- Born: December 1, 1725 Louisborg, Île-Royale, New France
- Died: January 5, 1791 (aged 65) Versailles, France
- Allegiance: Kingdom of France
- Branch: Royal Navy
- Service years: 1735-1789
- Rank: Field Marshal
- Unit: Karrer Regiment
- Conflicts: Siege of Louisbourg (1745)
- Awards: Cross of St. Louis
- Spouse: Anne-Claire Du Pont de Renon (m. 1755)

= Charles Gabriel Sivert =

French-Canadian military officer

Charles Gabriel Sébastien Sivert, Baron de l'Espérance (December 1, 1725 - January 5, 1791) was a French-Canadian Baron, colonial administrator and field marshal, and the Governor of Saint-Pierre-et-Miquelon from 1773-1776 and 1783-1785.

== Early life ==
Sivert was born Charles-Léopold-Ébérard de L'Espérance (1700-1738) and Marguerite Dangeac. Charles-Léopold-Ébérard was a Baron from the Holy Roman Empire and a second lieutenant in the Karrer Regiment and his mother, Marguerite Dangeac, was the daughter of a Lutheran captain named Gabriel Dangeac.

== Military Life ==
When Charles was 10-years-old he began his military career by becoming a cadet for the Karrer Regiment and was promoted to second ensign in 1742. Charles was present during the Siege of Louisbourg in 1745 and traveled to France in 1747 with Jacques-Pierre de Taffanel de La Jonquière. In 1754, Charles was promoted to lieutenant in the French Royal Navy. In 1755, Charles married Anne-Claire Du Pont de Renon the granddaugther of Michel Du Pont de Renon. Charles briefly returned to Louisbourg in 1755, but left in 1758 following the Second Siege of Louisbourg. In 1763, Charles was promoted to a Captain and was stationed at Miquelon for nine years with 20 other soldiers. In 1770, he received the Cross of St. Louis.
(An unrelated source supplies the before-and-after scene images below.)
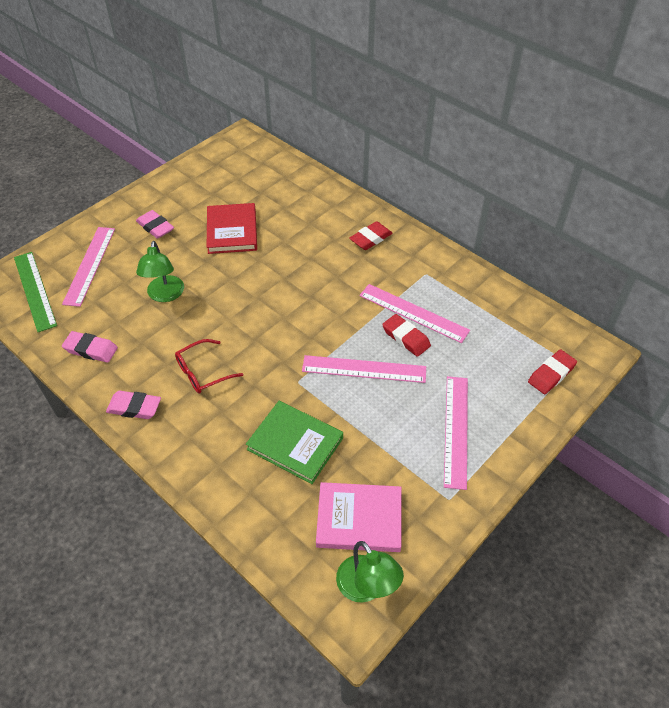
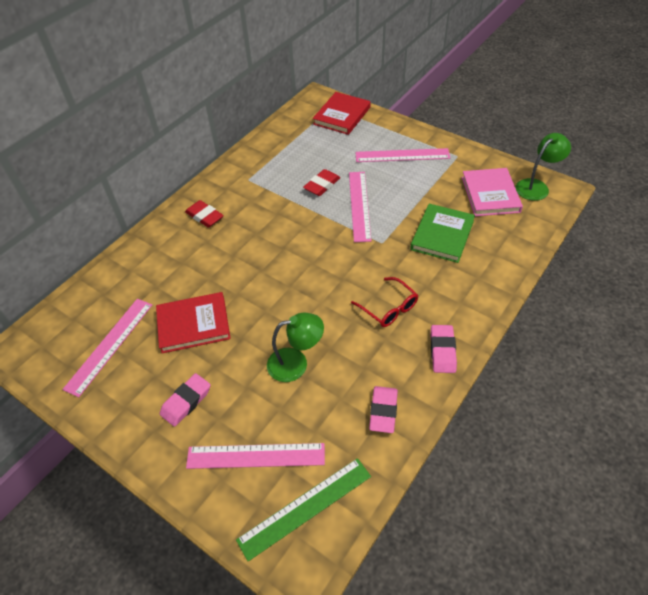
camera: 95 degrees left, 0 degrees up
(413, 313) = (294, 183): pink ruler -> pink ruler (110, 345)
(551, 374) = (342, 116): red eraser -> red book

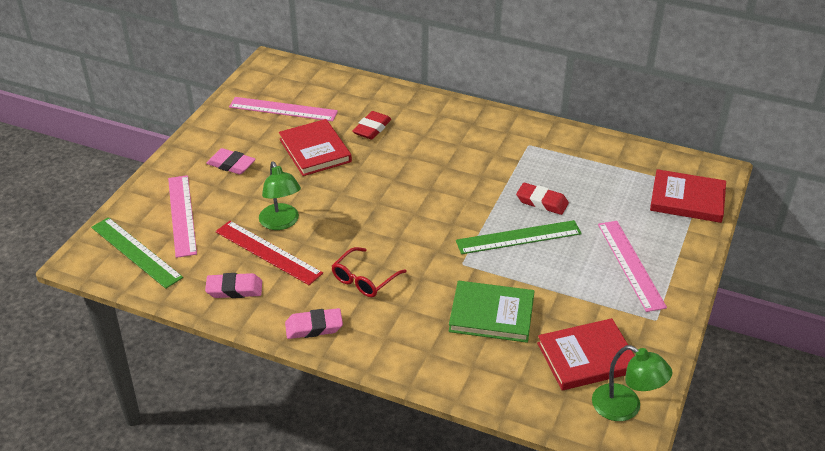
camera: 75 degrees right, 10 degrees down
(204, 216) = (458, 126): red eraser -> red eraser (372, 128)
(336, 378) = (268, 252): none -> red ruler
(359, 205) = (518, 237): pink ruler -> green ruler
(490, 194) = (587, 357): pink book -> red book

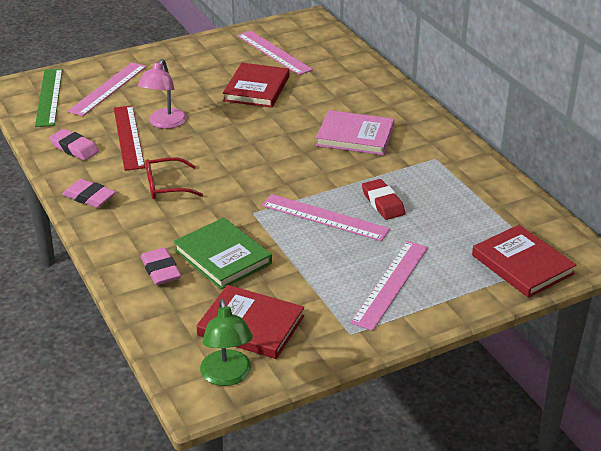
camera: 40 degrees right, 5 degrees down
(231, 165) = (185, 72): pink eraser -> pink eraser (161, 270)
(281, 223) = (164, 123): green lamp -> pink lamp
(372, 128) = (321, 92): red eraser -> none
(449, 155) = (355, 136): none -> pink book
(518, 237) = (324, 217): green ruler -> pink ruler

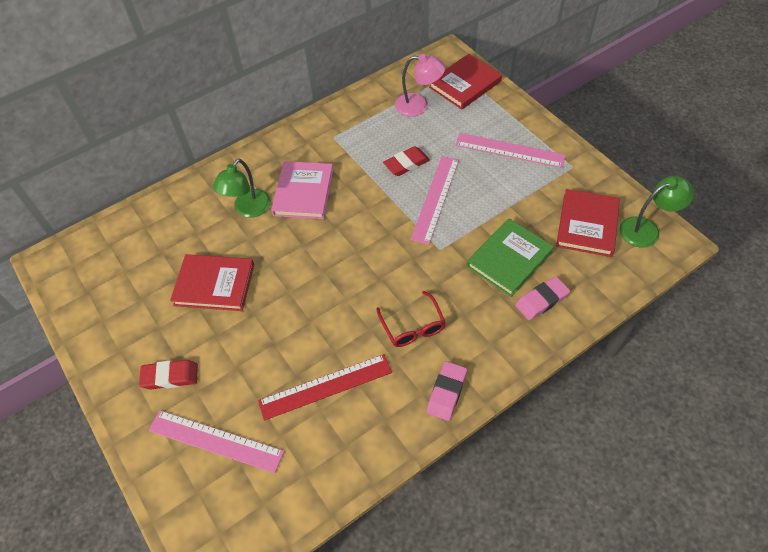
camera: 95 degrees left, 20 degrees up
(49, 97) = (238, 509): green ruler -> none
(74, 148) = (356, 437): pink eraser -> none
(164, 123) = (293, 357): pink lamp -> pink lamp (419, 105)
(174, 70) = (170, 376): none -> red eraser
(273, 52) = (131, 282): pink ruler -> none
(340, 106) = (248, 209): none -> green lamp

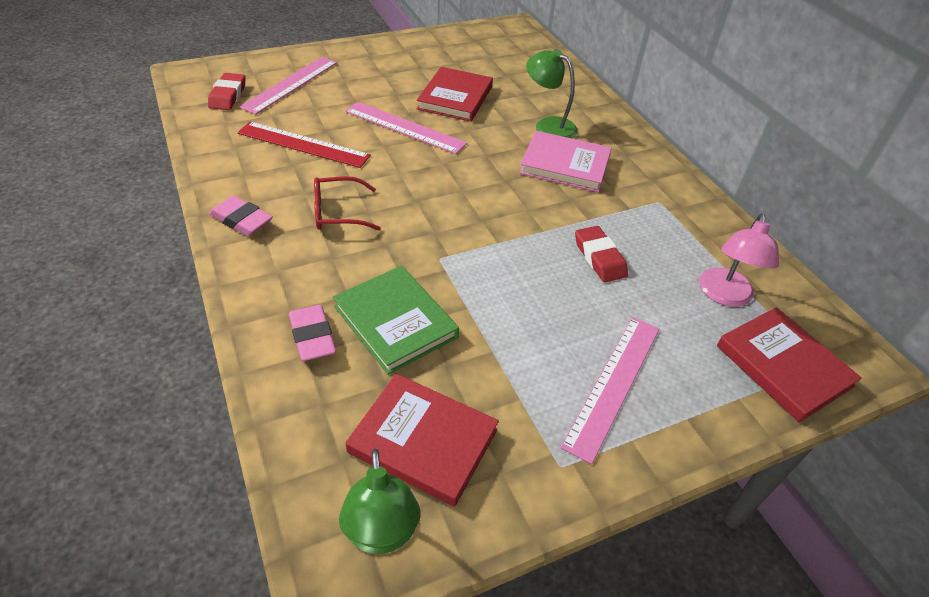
camera: 95 degrees right, 10 degrees down
(170, 376) = (366, 69): red eraser -> red eraser (228, 95)
(325, 386) = (303, 144): red ruler -> red ruler turned 60 degrees counterclockwise
(435, 198) = (528, 273): pink ruler -> pink ruler (404, 127)

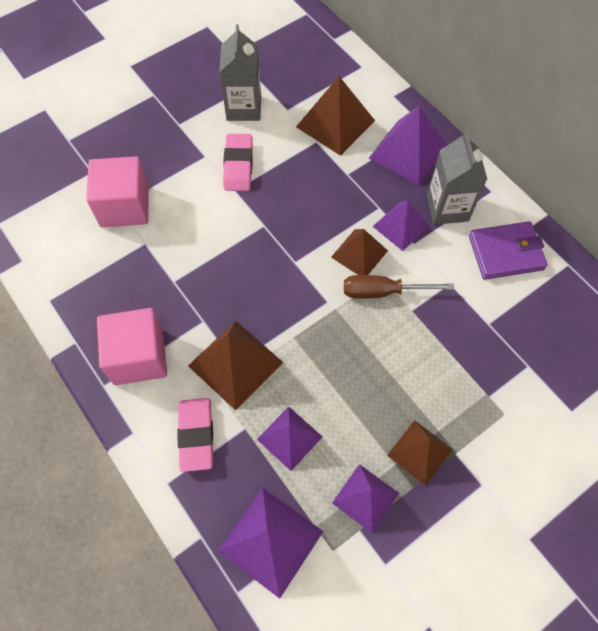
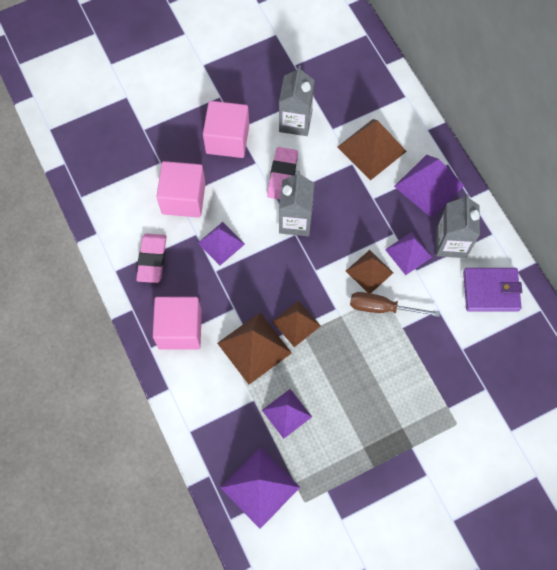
camera: 10 degrees right, 5 degrees up
(168, 136) = (227, 139): none -> pink cube
(196, 435) = (216, 399): pink eraser -> pink eraser (152, 259)
(261, 211) = (295, 221): none -> grey carton
(365, 498) = (336, 468): purple pyramid -> purple pyramid (221, 243)
(420, 452) = (384, 442): brown pyramid -> brown pyramid (296, 323)

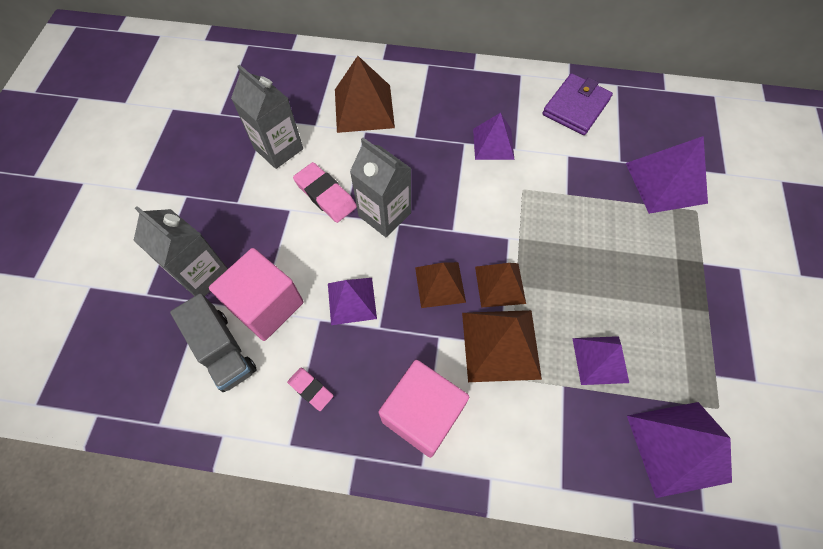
camera: 55 degrees left, 5 degrees down
(141, 196) = (222, 350): none -> grey truck
(152, 259) = (311, 389): pink eraser -> pink eraser, size x0.61
(227, 139) = (239, 219): pink cube -> none
(369, 271) = (489, 185): brown pyramid -> brown pyramid (440, 284)
(382, 308) = (535, 198): brown screwdriver -> none
(429, 185) = (438, 89): purple pyramid -> purple pyramid (665, 182)
(451, 243) = (507, 107): grey carton -> grey carton (202, 275)

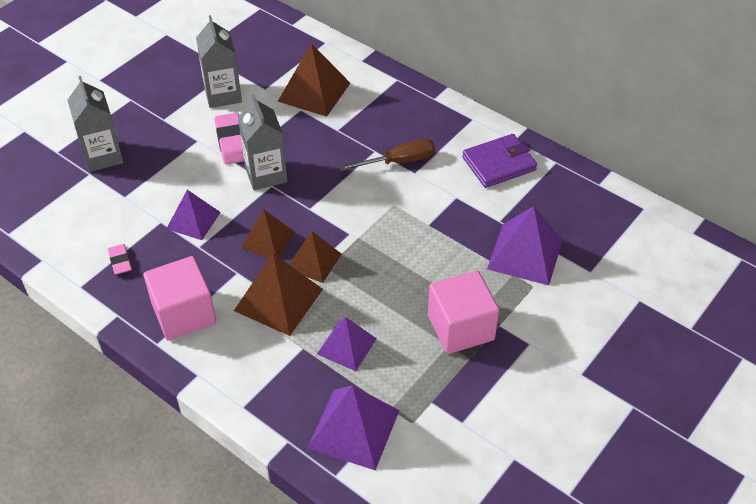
camera: 30 degrees right, 15 degrees down
(222, 350) = (81, 210): grey truck -> none
(266, 305) = (131, 195): pink cube -> pink cube (460, 327)
(493, 144) = (399, 161): purple pyramid -> brown screwdriver

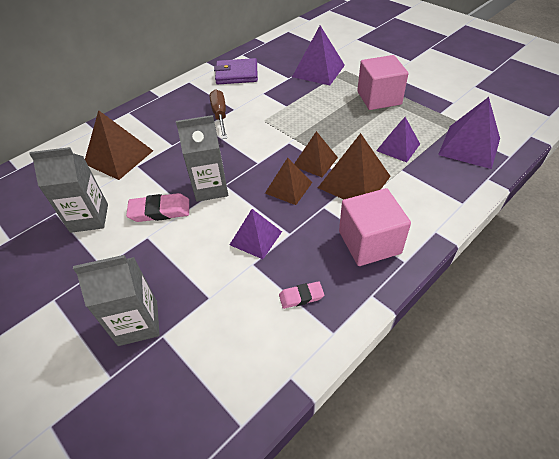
camera: 80 degrees left, 0 degrees up
(499, 164) = (237, 74): purple wallet -> purple wallet turned 75 degrees counterclockwise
== Governor of Saint-Pierre-et-Miquelon ==
In 1773, Charles became the Governor of Saint-Pierre-et-Miquelon, succeeding his uncle, François-Gabriel d'Angeac (1708-1782). When Great Britain went to war with its American colonies, relations between Saint-Pierre-et-Miquelon and Newfoundland became critical. In 1776, an agreement with John Montagu, Governor of Newfoundland, settled two long-standing disputes between the two colonies: the French obtained permission to cut timber in Newfoundland and to fish in the strait separating the two territories. Trade relations between Saint-Pierre and New England ceased that year, but the island's situation would become even more precarious with France's alliance with the Americans in 1778. With only 31 soldiers and six cannons, Baron de l'Espérance could do nothing when, in September of 1778, an English squadron under the command of Commodore John Evans appeared off the island and demanded the French surrender. The governor capitulated with great pomp, after securing the honors of war. Once the inhabitants had left, the British looted and burned the settlement.

== Later life ==
In 1778, Charles became a brigadier in a colonial infantry regiment and was granted a pension of 4,000 écus and settled in Alsace. In 1784, Charles became a brigadier general of the Line infantry and traveled back to Saint-Pierre-et-Miquelon. In 1785, Sivert returned to France and retired from the military in April of 1789 and died on January 5, 1791 in Versailles.

== In popular culture ==
In 2014, Assassin's Creed Unity, Sivert as a prominent member of the Knights Templar and is assassinated in the Norte-Dame de Paris by Arno Dorian.